RECORD EXTRACTS »

#####

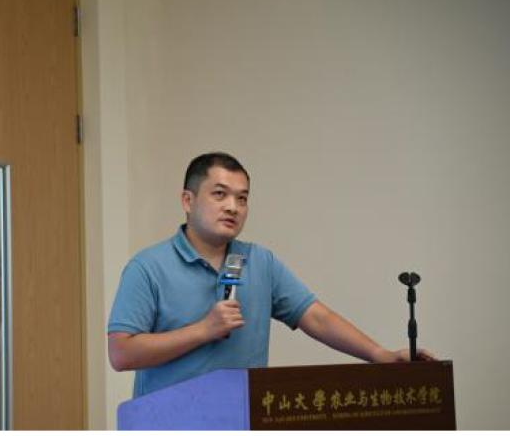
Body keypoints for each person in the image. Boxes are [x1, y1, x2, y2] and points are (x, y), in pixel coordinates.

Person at [107, 152, 435, 397]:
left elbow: (316, 317)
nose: (233, 207)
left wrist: (380, 355)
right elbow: (121, 353)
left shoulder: (258, 262)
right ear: (187, 201)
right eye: (220, 194)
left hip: (244, 418)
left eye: (242, 198)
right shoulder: (148, 267)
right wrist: (204, 330)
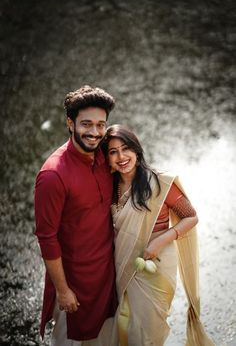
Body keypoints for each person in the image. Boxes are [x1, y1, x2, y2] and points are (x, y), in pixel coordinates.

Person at [103, 124, 215, 346]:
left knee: (147, 332)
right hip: (123, 262)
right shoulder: (108, 185)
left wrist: (161, 240)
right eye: (113, 152)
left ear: (137, 151)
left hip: (156, 264)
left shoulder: (160, 183)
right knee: (123, 323)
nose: (121, 157)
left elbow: (191, 217)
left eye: (126, 149)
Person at [34, 85, 118, 346]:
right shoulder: (52, 176)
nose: (94, 133)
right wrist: (62, 290)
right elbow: (46, 238)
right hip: (74, 283)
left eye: (101, 125)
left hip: (107, 278)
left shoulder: (106, 156)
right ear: (70, 123)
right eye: (86, 124)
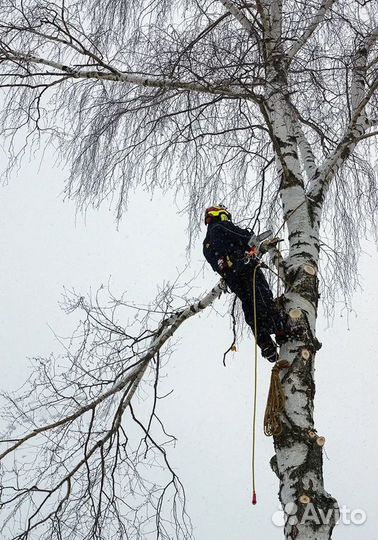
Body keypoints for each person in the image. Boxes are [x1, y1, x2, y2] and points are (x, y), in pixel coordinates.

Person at [203, 205, 287, 362]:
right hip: (245, 268)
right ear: (219, 214)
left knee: (250, 306)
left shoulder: (206, 245)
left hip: (232, 279)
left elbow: (216, 264)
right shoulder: (220, 226)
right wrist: (251, 240)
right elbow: (242, 237)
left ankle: (265, 343)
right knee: (262, 296)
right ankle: (280, 328)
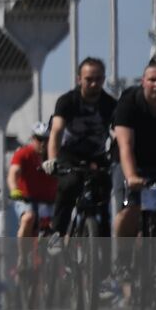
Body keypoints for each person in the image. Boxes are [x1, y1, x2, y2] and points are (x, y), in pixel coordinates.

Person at [112, 58, 156, 274]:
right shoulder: (129, 103)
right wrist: (131, 177)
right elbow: (125, 146)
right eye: (152, 80)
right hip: (131, 164)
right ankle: (123, 259)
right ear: (143, 82)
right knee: (130, 209)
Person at [47, 57, 117, 242]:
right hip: (69, 155)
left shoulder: (110, 104)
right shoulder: (67, 101)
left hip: (97, 156)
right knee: (69, 184)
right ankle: (57, 233)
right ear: (79, 79)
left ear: (103, 79)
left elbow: (120, 134)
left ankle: (104, 246)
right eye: (88, 79)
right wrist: (52, 160)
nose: (94, 83)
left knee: (104, 191)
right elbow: (56, 132)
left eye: (98, 78)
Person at [9, 123, 56, 239]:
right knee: (28, 218)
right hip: (27, 200)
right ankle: (23, 257)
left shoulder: (55, 155)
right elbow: (13, 173)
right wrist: (14, 190)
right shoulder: (23, 154)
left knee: (65, 222)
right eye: (40, 139)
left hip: (50, 201)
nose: (43, 143)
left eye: (46, 140)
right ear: (33, 139)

#####

DESCRIPTION OF THE TASK »
Please copy the lines above exactly, starting at the line that holds "right hip: (74, 283)" and ending at the line that holds "right ear: (143, 82)"; include both, but no pictures.

OUTPUT OF THE EXERCISE »
right hip: (74, 283)
left eye: (101, 125)
left hip: (107, 278)
left shoulder: (106, 156)
right ear: (70, 123)
right eye: (86, 124)
Body keypoints for each person in the image. Boxes are [x1, y1, x2, y2] and points are (x, y), in pixel coordinates.

Person at [203, 205, 287, 362]:
right hip: (245, 268)
right ear: (219, 214)
left knee: (250, 306)
left shoulder: (206, 245)
left hip: (232, 279)
left elbow: (216, 264)
right shoulder: (220, 226)
right wrist: (251, 240)
right elbow: (242, 237)
left ankle: (265, 343)
right knee: (262, 296)
right ankle: (280, 328)
Body keypoints for each person in the image. Boxes are [x1, y1, x2, y2] and points are (x, y), in pixel coordinates.

Person at [112, 58, 156, 274]:
right shoulder: (129, 103)
right wrist: (131, 177)
right elbow: (125, 146)
right eye: (152, 80)
right hip: (131, 164)
right ankle: (123, 259)
right ear: (143, 82)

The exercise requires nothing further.